Of course attitudes to cultural value have altered quite considerably over the last 40 years, largely because of long-overdue reassessments of class, race and gender, but I find the Lift brochures interesting because they seem to accept that the battle to "democratise the riches of culture" as Hall would put it has been lost. You could say that the evidence for that is all around us. For all the audience access schemes that have been put in place, only a tiny proportion of the population goes to the theatre, and of those people even fewer go to the National or the RSC or other bastions of high culture. A great deal of theatre shuts people out more than it welcomes them in, not just in terms of the language it uses, but also in how much it costs, where it takes place, how you should behave, what you should wear and even how you book a ticket. I'm a white middle class woman and I still find the Royal Opera House an intimidating place. Every time I walk through the door I'm always half steeled for the possibility that one of the ushers will know that I don't really belong there and kick me out.
But is the Lift approach - which is to say that if the people of Newham won't go to the art then it will take the art to them and create art that is specifically geared to that community's particular interests and concerns - creating a seismic shift and raising questions around the modes of cultural production that most of us working in the arts take for granted, or is it creating a cultural ghettoisation? I simply don't know the answer, and maybe it's not the right question anyway.

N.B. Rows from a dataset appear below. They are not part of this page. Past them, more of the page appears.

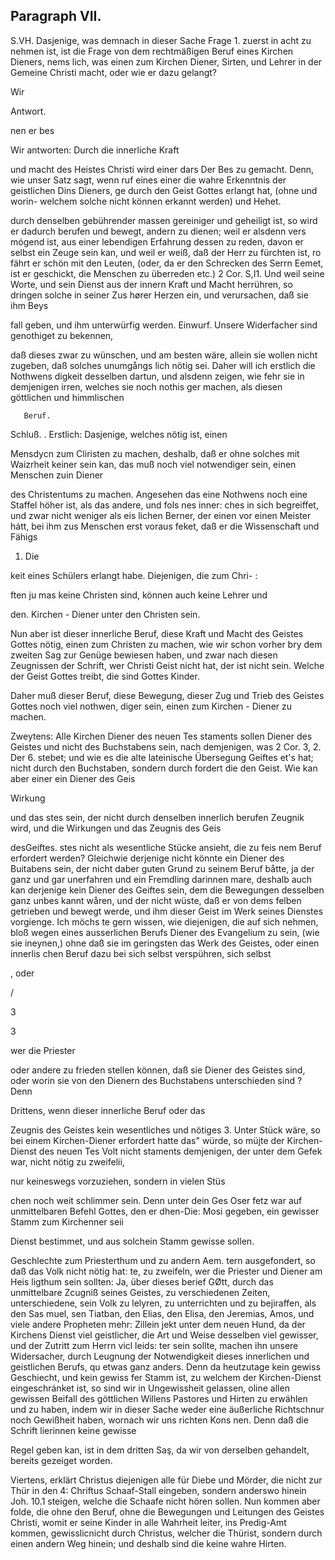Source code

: 

<!-- Seite 389 -->
Paragraph VII.
--------------

S.VH. Dasjenige, was demnach in dieser Sache Frage 1. zuerst in acht zu nehmen ist, ist die Frage von dem rechtmäßigen Beruf eines Kirchen Dieners, nems lich, was einen zum Kirchen Diener, Sirten, und Lehrer in der Gemeine Christi macht, oder wie er dazu gelangt?

Wir



Antwort.

nen er bes
<!-- Seite 390 -->
Wir antworten: Durch die innerliche Kraft

und macht des Heistes Christi wird einer dars Der Bes zu gemacht. Denn, wie unser Satz sagt, wenn ruf eines einer die wahre Erkenntnis der geistlichen Dins Dieners, ge durch den Geist Gottes erlangt hat, (ohne und worin- welchem solche nicht können erkannt werden) und Hehet.

durch denselben gebührender massen gereiniger und geheiligt ist, so wird er dadurch berufen und bewegt, andern zu dienen; weil er alsdenn vers mógend ist, aus einer lebendigen Erfahrung dessen zu reden, davon er selbst ein Zeuge sein kan, und weil er weiß, daß der Herr zu fürchten ist, ro fährt er schön mit den Leuten, (oder, da er den Schrecken des Serrn Eemet, ist er geschickt, die Menschen zu überreden etc.) 2 Cor. S,I1. Und weil seine Worte, und sein Dienst aus der innern Kraft und Macht herrühren, so dringen solche in seiner Zus hører Herzen ein, und verursachen, daß sie ihm Beys

fall geben, und ihm unterwürfig werden. Einwurf. Unsere Widerfacher sind genothiget zu bekennen,

daß dieses zwar zu wünschen, und am besten wäre,
allein sie wollen nicht zugeben, daß solches unumgångs
 lich nötig sei. Daher will ich erstlich die Nothwens
digkeit desselben dartun, und alsdenn zeigen, wie
fehr sie in demjenigen irren, welches sie noch nothis
ger machen, als diesen göttlichen und himmlischen

       Beruf.
Schluß. . Erstlich: Dasjenige, welches nötig ist, einen

Mensdycn zum Cliristen zu machen, deshalb, daß er ohne
solches mit Waizrheit keiner sein kan, das muß noch
viel notwendiger sein, einen Menschen zuin Diener

des Christentums zu machen. Angesehen das eine Nothwens noch eine Staffel höher ist, als das andere, und fols nes inner: ches in sich begreiffet, und zwar nicht weniger als eis lichen Berner, der einen vor einen Meister hátt, bei ihm zus Menschen erst voraus feket, daß er die Wissenschaft und Fähigs


1. Die
<!-- Seite 391 -->
keit eines Schülers erlangt habe. Diejenigen, die zum Chri- :

ften ju mas keine Christen sind, können auch keine Lehrer und

den. Kirchen - Diener unter den Christen sein.

Nun aber ist dieser innerliche Beruf, diese Kraft und Macht des Geistes Gottes nötig, einen zum Christen zu machen, wie wir schon vorher bry dem zweiten Sag zur Genüge bewiesen haben, und zwar nach diesen Zeugnissen der Schrift, wer Christi Geist nicht hat, der ist nicht sein. Welche der Geist Gottes treibt, die sind Gottes Kinder.

Daher muß dieser Beruf, diese Bewegung, dieser Zug und Trieb des Geistes Gottes noch viel nothwen, diger sein, einen zum Kirchen - Diener zu machen.

Zweytens: Alle Kirchen Diener des neuen Tes staments sollen Diener des Geistes und nicht des Buchstabens sein, nach demjenigen, was 2 Cor. 3, 2. Der 6. stebet; und wie es die alte lateinische Übersegung Geiftes et's hat; nicht durch den Buchstaben, sondern durch fordert die den Geist. Wie kan aber einer ein Diener des Geis

Wirkung

und das stes sein, der nicht durch denselben innerlich berufen Zeugnik wird, und die Wirkungen und das Zeugnis des Geis

desGeiftes. stes nicht als wesentliche Stücke ansieht, die zu feis nem Beruf erfordert werden? Gleichwie derjenige nicht könnte ein Diener des Buitabens sein, der nicht daber guten Grund zu seinem Beruf båtte, ja der ganz und gar unerfahren und ein Fremdling darinnen mare, deshalb auch kan derjenige kein Diener des Geiftes sein, dem die Bewegungen desselben ganz unbes kannt wåren, und der nicht wüste, daß er von dems felben getrieben und bewegt werde, und ihm dieser Geist im Werk seines Dienstes vorgienge. Ich möchs te gern wissen, wie diejenigen, die auf sich nehmen, bloß wegen eines ausserlichen Berufs Diener des Evangelium zu sein, (wie sie ineynen,) ohne daß sie im geringsten das Werk des Geistes, oder einen innerlis chen Beruf dazu bei sich selbst verspühren, sich selbst

, oder

/

3

3



wer die Priester
<!-- Seite 392 -->
oder andere zu frieden stellen können, daß sie Diener des Geistes sind, oder worin sie von den Dienern des Buchstabens unterschieden sind ? Denn

Drittens, wenn dieser innerliche Beruf oder das

Zeugnis des Geistes kein wesentliches und nötiges 3. Unter Stück wäre, so bei einem Kirchen-Diener erfordert hatte das" würde, so müjte der Kirchen-Dienst des neuen Tes Volt nicht staments demjenigen, der unter dem Gefek war, nicht nötig zu zweifelii,

nur keineswegs vorzuziehen, sondern in vielen Stüs

chen noch weit schlimmer sein. Denn unter dein Ges Oser fetz war auf unmittelbaren Befehl Gottes, den er dhen-Die: Mosi gegeben, ein gewisser Stamm zum Kirchenner seii

Dienst bestimmet, und aus solchein Stamm gewisse sollen.

Geschlechte zum Priesterthum und zu andern Aem. tern ausgefondert, so daß das Volk nicht nötig hat: te, zu zweifeln, wer die Priester und Diener am Heis ligthum sein sollten: Ja, über dieses berief GØtt, durch das unmittelbare Zcugniß seines Geistes, zu verschiedenen Zeiten, unterschiedene, sein Volk zu lelyren, zu unterrichten und zu bejiraffen, als den Sas muel, sen Tiatban, den Elias, den Elisa, den Jeremias, Amos, und viele andere Propheten mehr: Zillein jekt unter dem neuen Hund, da der Kirchens Dienst viel geistlicher, die Art und Weise desselben viel gewisser, und der Zutritt zum Herrn vicl leids: ter sein sollte, machen ihn unsere Widersacher, durch Leugnung der Notwendigkeit dieses innerlichen und geistlichen Berufs, qu etwas ganz anders. Denn da heutzutage kein gewiss Geschiecht, und kein gewiss fer Stamm ist, zu welchem der Kirchen-Dienst eingeschránket ist, so sind wir in Ungewissheit gelassen, oline allen gewissen Beifall des göttlichen Willens Pastores und Hirten zu erwählen und zu haben, indem wir in dieser Sache weder eine äußerliche Richtschnur noch Gewißheit haben, wornach wir uns richten Kons nen. Denn daß die Schrift lierinnen keine gewisse

<!-- Seite 393 -->

Regel geben kan, ist in dem dritten Saş, da wir von derselben gehandelt, bereits gezeiget worden.

Viertens, erklärt Christus diejenigen alle für Diebe und Mörder, die nicht zur Thür in den 4: Chriftus Schaaf-Stall eingeben, sondern anderswo hinein Joh. 10.1 steigen, welche die Schaafe nicht hören sollen. Nun kommen aber folde, die ohne den Beruf, ohne die Bewegungen und Leitungen des Geistes Christi, womit er seine Kinder in alle Wahrheit leiter, ins Predig-Amt kommen, gewisslicnicht durch Christus, welcher die Thürist, sondern durch einen andern Weg hinein; und deshalb
 sind die keine wahre Hirten.

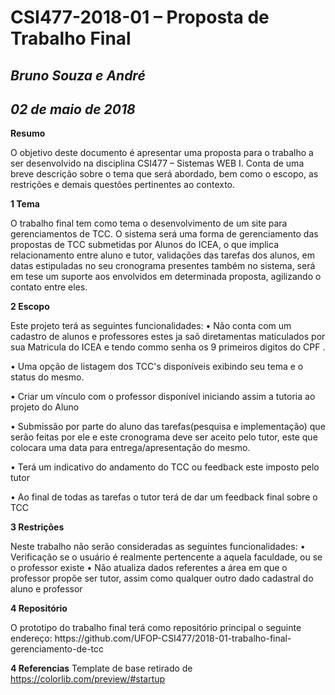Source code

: # **CSI477-2018-01 – Proposta de Trabalho Final**
## *Bruno Souza e André*
## *02 de maio de 2018*

<strong>Resumo</strong>
<p>O objetivo deste documento é apresentar uma proposta para o trabalho a ser desenvolvido na disciplina CSI477 – Sistemas WEB I. Conta de uma breve descrição sobre o tema que será abordado, bem como o escopo, as restrições e demais questões pertinentes ao contexto.</p>

<strong>1 Tema</strong>
<p>O trabalho final tem como tema o desenvolvimento de um site para gerenciamentos de TCC. O sistema será uma forma de gerenciamento das propostas de TCC submetidas por Alunos do ICEA, o que implica relacionamento entre aluno e tutor, validações das tarefas dos alunos, em datas estipuladas no seu cronograma presentes também no sistema, será em tese um suporte aos envolvidos em determinada proposta, agilizando o contato entre eles.</p>

<strong> 2 Escopo</strong>
<p>Este projeto terá as seguintes funcionalidades:
•	Não conta com um cadastro de alunos e professores estes ja saõ diretamentas maticulados por sua Matricula do ICEA e tendo commo senha os 9 primeiros digitos do CPF .

•	Uma opção de listagem dos TCC's disponíveis exibindo seu tema e o status do mesmo.

•	Criar um vínculo com o professor disponível iniciando assim a tutoria ao projeto do Aluno

•	Submissão por parte do aluno das tarefas(pesquisa e implementação) que serão feitas por ele e este cronograma deve ser aceito pelo tutor, este que colocara uma data para entrega/apresentação do mesmo.

•	Terá um indicativo do andamento do TCC ou feedback este imposto pelo tutor

•	Ao final de todas as tarefas o tutor terá de dar um feedback final sobre o TCC</p>

<strong>3 Restrições</strong>
<p>Neste trabalho não serão consideradas as seguintes funcionalidades:
•	Verificação se o usuário é realmente pertencente a aquela faculdade, ou se o professor existe
•	Não atualiza dados referentes a área em que o professor propõe ser tutor, assim como qualquer outro dado cadastral do aluno e professor </p>

<strong>4 Repositório</strong>
<p>O prototipo do trabalho final terá como repositório principal o seguinte endereço: https://github.com/UFOP-CSI477/2018-01-trabalho-final-gerenciamento-de-tcc</p>

<strong>4 Referencias</strong>
Template de base retirado de https://colorlib.com/preview/#startup
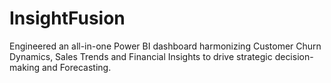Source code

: # InsightFusion
Engineered an all-in-one Power BI dashboard harmonizing Customer Churn Dynamics, Sales Trends and Financial Insights to drive strategic decision-making and Forecasting.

I'm persuaded by the arguments of Lift's director Angharad Wynne-Jones that the Stratford programme is entirely about context, featuring ongoing work and participation projects that have been taking place within the community over the last six months, and that the festival's mobile structure, called the Lift, provides a meeting place where a community with no vested interest in the arts can meet with artists and have a conversation about things that really matter to them. But equally I'm persuaded by the argument that one of the most important functions of art is not just to give you what you feel comfortable with and think that you need, but also what you didn't know and never dreamed existed.